Yes folks, how I left home was how I embraced the day.

My mood was the crucial factor in how ‘successful’ my day was.

Damn!

This is why all the time and money spent in corporate life on leadership and team building is a waste of time and money.

The effort needs to be carried out by the individual at home, not by the business at work.

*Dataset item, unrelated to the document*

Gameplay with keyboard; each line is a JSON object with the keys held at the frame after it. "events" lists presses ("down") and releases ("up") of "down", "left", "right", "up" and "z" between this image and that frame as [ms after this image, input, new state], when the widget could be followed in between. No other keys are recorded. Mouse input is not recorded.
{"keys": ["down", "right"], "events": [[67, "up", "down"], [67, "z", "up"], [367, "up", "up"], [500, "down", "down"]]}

If you walk out the front door a goose, guess what?

You are a goose!

So, here’s a basic plan I use on a daily basis to ensure that 9 times out of 10 I will have an effective day.

At home.

At work.

At play:

  • Remember  – What we leave home with we bring to work and to our relationships, so this is the starting premise of each day.
  • Emotional honesty. Talk and live your truth.
  • A good night’s sleep is crucial but not always possible.
  • Exercise should be a daily endeavour and you only need 30 minutes. Get the feet moving and the blood flowing.
  • Eat good food. Wheat and sugar need to be monitored and sometimes eliminated.
  • Drink plenty of water.
  • Avoid alcohol if you can.
  • Meditation and prayer is my first daily practice on awakening and before sleeping.
  • Be curious about everything and challenge your beliefs and values.
  • Be calm and slow down. Life is not a race.
  • Belief in self and others; people are fundamentally good.
  • Acceptance. We have no control over people, places and things.
  • Higher purpose; what are your passion and values?
  • A gratitude list every morning is a positive discipline.
  • Take nothing for granted. Waking up is a bonus!
  • Patience IS a virtue.
  • Be yourself and don’t follow the pack. And be kind in the process.
  • Be humble and know your place. Ego can be a dirty, dirty bird.
  • Courteous; good manners come for free.

There, that didn’t take too long!?

And I won’t charge you a cent.

I’ll even come and talk to your teams or business for 30 minutes or so, and if you choose, you can give the money to a charity.